- _Exercise goal_
Would you repeat all of the records underneath, exactly as written?

- _Dataset records_
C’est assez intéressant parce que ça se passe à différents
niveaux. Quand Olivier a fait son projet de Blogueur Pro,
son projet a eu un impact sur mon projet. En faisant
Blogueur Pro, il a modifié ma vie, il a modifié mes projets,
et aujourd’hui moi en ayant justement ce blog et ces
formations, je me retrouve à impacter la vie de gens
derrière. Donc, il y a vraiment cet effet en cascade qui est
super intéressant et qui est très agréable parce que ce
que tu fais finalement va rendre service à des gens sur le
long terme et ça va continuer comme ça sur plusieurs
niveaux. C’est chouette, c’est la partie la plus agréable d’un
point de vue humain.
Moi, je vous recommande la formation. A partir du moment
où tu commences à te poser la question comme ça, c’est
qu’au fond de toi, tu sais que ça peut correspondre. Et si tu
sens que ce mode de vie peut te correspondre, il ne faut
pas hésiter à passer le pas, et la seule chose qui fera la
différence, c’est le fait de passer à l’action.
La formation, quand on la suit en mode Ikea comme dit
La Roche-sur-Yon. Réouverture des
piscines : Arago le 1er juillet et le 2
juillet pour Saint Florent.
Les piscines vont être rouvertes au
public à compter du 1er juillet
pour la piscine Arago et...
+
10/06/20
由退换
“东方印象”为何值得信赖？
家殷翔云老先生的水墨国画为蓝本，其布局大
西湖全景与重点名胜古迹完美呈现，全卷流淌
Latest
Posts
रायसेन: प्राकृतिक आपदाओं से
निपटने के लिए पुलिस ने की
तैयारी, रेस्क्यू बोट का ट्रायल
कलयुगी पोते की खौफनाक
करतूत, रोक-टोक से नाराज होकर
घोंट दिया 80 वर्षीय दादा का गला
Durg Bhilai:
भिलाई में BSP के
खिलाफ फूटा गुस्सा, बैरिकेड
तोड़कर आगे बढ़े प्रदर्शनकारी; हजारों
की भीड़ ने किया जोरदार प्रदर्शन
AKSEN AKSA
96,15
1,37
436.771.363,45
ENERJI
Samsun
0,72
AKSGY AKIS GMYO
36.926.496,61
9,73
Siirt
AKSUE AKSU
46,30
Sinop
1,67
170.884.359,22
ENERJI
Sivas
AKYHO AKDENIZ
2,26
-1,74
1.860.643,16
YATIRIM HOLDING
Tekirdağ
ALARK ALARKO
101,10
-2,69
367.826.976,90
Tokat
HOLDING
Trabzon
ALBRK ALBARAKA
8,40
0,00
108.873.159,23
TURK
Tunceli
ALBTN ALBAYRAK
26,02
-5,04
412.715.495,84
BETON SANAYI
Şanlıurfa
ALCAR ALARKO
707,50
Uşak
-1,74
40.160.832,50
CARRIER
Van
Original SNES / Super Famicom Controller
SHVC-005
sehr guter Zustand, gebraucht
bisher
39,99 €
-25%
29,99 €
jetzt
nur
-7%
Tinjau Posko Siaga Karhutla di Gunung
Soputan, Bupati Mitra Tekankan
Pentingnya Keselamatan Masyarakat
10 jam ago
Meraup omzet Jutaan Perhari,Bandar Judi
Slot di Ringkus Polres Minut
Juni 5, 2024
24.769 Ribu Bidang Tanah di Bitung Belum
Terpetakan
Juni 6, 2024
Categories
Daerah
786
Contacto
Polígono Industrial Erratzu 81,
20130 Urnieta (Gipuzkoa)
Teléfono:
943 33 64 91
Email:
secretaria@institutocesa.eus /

- _Task response_
C’est assez intéressant parce que ça se passe à différents
niveaux. Quand Olivier a fait son projet de Blogueur Pro,
son projet a eu un impact sur mon projet. En faisant
Blogueur Pro, il a modifié ma vie, il a modifié mes projets,
et aujourd’hui moi en ayant justement ce blog et ces
formations, je me retrouve à impacter la vie de gens
derrière. Donc, il y a vraiment cet effet en cascade qui est
super intéressant et qui est très agréable parce que ce
que tu fais finalement va rendre service à des gens sur le
long terme et ça va continuer comme ça sur plusieurs
niveaux. C’est chouette, c’est la partie la plus agréable d’un
point de vue humain.
Moi, je vous recommande la formation. A partir du moment
où tu commences à te poser la question comme ça, c’est
qu’au fond de toi, tu sais que ça peut correspondre. Et si tu
sens que ce mode de vie peut te correspondre, il ne faut
pas hésiter à passer le pas, et la seule chose qui fera la
différence, c’est le fait de passer à l’action.
La formation, quand on la suit en mode Ikea comme dit
La Roche-sur-Yon. Réouverture des
piscines : Arago le 1er juillet et le 2
juillet pour Saint Florent.
Les piscines vont être rouvertes au
public à compter du 1er juillet
pour la piscine Arago et...
+
10/06/20
由退换
“东方印象”为何值得信赖？
家殷翔云老先生的水墨国画为蓝本，其布局大
西湖全景与重点名胜古迹完美呈现，全卷流淌
Latest
Posts
रायसेन: प्राकृतिक आपदाओं से
निपटने के लिए पुलिस ने की
तैयारी, रेस्क्यू बोट का ट्रायल
कलयुगी पोते की खौफनाक
करतूत, रोक-टोक से नाराज होकर
घोंट दिया 80 वर्षीय दादा का गला
Durg Bhilai:
भिलाई में BSP के
खिलाफ फूटा गुस्सा, बैरिकेड
तोड़कर आगे बढ़े प्रदर्शनकारी; हजारों
की भीड़ ने किया जोरदार प्रदर्शन
AKSEN AKSA
96,15
1,37
436.771.363,45
ENERJI
Samsun
0,72
AKSGY AKIS GMYO
36.926.496,61
9,73
Siirt
AKSUE AKSU
46,30
Sinop
1,67
170.884.359,22
ENERJI
Sivas
AKYHO AKDENIZ
2,26
-1,74
1.860.643,16
YATIRIM HOLDING
Tekirdağ
ALARK ALARKO
101,10
-2,69
367.826.976,90
Tokat
HOLDING
Trabzon
ALBRK ALBARAKA
8,40
0,00
108.873.159,23
TURK
Tunceli
ALBTN ALBAYRAK
26,02
-5,04
412.715.495,84
BETON SANAYI
Şanlıurfa
ALCAR ALARKO
707,50
Uşak
-1,74
40.160.832,50
CARRIER
Van
Original SNES / Super Famicom Controller
SHVC-005
sehr guter Zustand, gebraucht
bisher
39,99 €
-25%
29,99 €
jetzt
nur
-7%
Tinjau Posko Siaga Karhutla di Gunung
Soputan, Bupati Mitra Tekankan
Pentingnya Keselamatan Masyarakat
10 jam ago
Meraup omzet Jutaan Perhari,Bandar Judi
Slot di Ringkus Polres Minut
Juni 5, 2024
24.769 Ribu Bidang Tanah di Bitung Belum
Terpetakan
Juni 6, 2024
Categories
Daerah
786
Contacto
Polígono Industrial Erratzu 81,
20130 Urnieta (Gipuzkoa)
Teléfono:
943 33 64 91
Email:
secretaria@institutocesa.eus /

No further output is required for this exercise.